>>>>
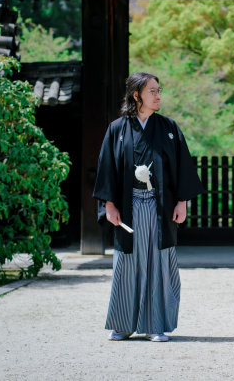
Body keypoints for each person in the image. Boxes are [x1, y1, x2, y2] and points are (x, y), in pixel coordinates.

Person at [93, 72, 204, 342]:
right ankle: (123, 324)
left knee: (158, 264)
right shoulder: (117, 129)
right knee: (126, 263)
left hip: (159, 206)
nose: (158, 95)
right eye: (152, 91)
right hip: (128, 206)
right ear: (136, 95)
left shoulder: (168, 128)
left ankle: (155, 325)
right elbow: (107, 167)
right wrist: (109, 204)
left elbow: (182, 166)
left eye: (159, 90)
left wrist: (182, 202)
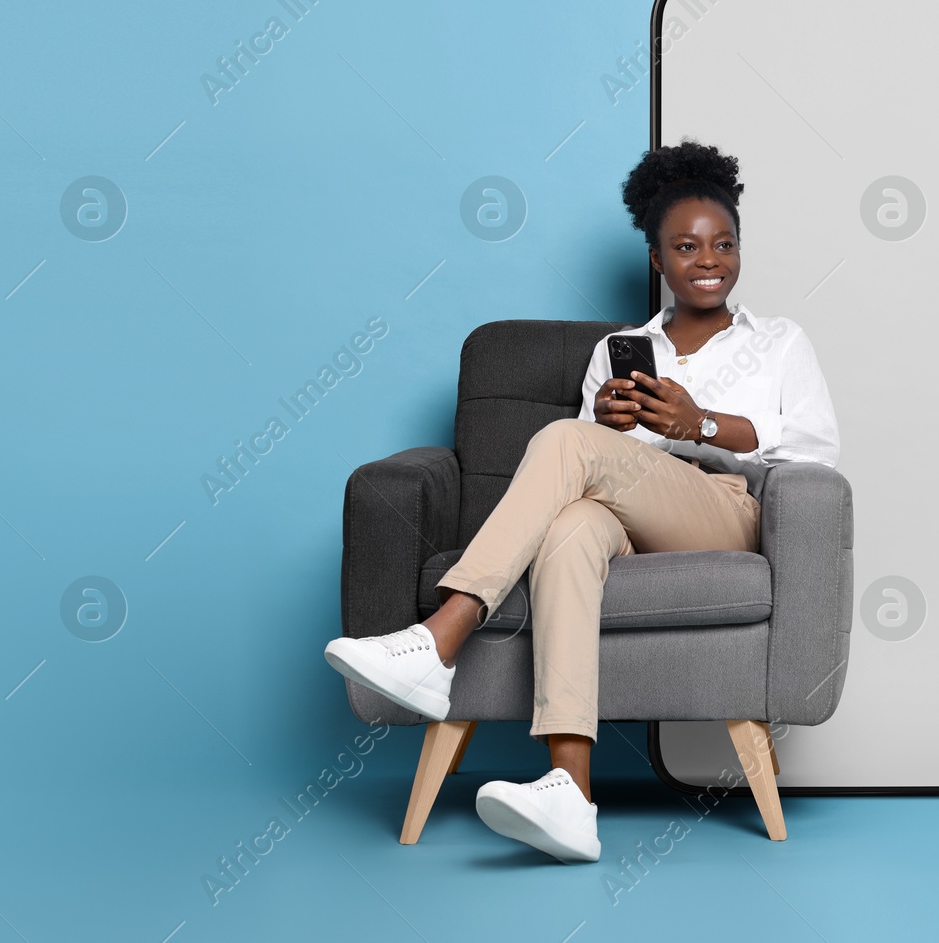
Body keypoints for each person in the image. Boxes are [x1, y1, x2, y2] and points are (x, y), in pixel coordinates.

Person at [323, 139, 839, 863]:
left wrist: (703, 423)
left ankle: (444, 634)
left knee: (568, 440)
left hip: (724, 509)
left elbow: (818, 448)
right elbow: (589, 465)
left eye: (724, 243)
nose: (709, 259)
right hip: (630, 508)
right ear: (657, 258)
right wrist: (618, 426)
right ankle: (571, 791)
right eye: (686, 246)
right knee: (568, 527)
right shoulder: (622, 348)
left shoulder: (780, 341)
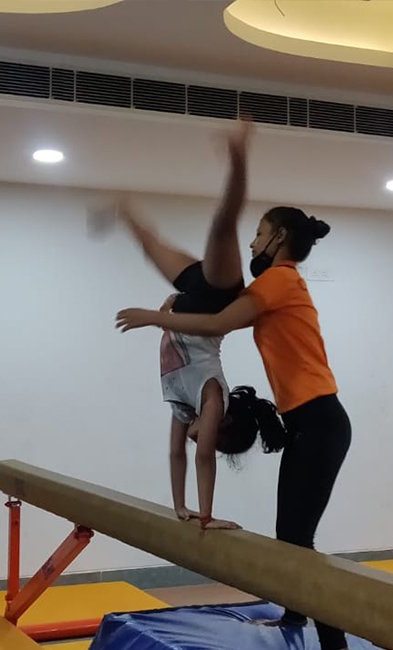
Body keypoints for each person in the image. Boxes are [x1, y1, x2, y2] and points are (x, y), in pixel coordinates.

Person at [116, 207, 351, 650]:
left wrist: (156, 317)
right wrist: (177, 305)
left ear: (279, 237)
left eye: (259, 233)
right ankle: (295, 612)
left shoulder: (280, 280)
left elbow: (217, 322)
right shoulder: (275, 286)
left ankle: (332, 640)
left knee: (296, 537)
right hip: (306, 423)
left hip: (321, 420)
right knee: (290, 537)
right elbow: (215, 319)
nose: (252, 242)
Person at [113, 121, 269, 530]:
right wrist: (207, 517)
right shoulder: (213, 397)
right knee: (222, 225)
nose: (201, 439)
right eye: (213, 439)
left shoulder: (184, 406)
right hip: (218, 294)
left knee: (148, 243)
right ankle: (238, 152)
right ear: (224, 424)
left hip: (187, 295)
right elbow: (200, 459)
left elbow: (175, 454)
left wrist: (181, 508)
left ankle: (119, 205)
<<<<
>>>>
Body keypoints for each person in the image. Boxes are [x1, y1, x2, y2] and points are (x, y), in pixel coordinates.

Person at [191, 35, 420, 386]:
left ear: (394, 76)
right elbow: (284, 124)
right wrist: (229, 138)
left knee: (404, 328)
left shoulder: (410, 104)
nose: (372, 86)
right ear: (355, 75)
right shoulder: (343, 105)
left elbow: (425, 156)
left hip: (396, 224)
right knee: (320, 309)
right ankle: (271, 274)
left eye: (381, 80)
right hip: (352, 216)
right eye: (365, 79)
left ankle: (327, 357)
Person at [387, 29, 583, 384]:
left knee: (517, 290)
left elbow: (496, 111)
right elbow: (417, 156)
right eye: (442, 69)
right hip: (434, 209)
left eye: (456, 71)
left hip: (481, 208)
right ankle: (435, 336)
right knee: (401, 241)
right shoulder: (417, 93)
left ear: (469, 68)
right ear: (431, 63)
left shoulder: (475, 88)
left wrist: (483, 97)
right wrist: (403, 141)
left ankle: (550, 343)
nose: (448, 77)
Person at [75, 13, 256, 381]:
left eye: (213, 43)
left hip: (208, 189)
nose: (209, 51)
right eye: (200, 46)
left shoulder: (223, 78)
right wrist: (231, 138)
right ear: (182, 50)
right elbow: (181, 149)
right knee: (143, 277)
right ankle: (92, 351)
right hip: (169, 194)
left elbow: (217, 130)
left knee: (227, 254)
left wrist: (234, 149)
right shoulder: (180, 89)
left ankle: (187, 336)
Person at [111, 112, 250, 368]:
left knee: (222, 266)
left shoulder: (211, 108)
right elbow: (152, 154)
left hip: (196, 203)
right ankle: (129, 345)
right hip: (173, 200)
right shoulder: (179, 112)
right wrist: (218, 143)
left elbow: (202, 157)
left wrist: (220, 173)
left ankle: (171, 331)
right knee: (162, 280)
<<<<
* _TASK TO CARRY OUT_
Where the line holding "left knee: (222, 266)" appears in the listing above, start reproducing exactly, and end with the line holding "left ankle: (171, 331)".

* _TASK ANSWER_
left knee: (222, 266)
left shoulder: (211, 108)
right elbow: (152, 154)
left hip: (196, 203)
right ankle: (129, 345)
right hip: (173, 200)
right shoulder: (179, 112)
right wrist: (218, 143)
left elbow: (202, 157)
left wrist: (220, 173)
left ankle: (171, 331)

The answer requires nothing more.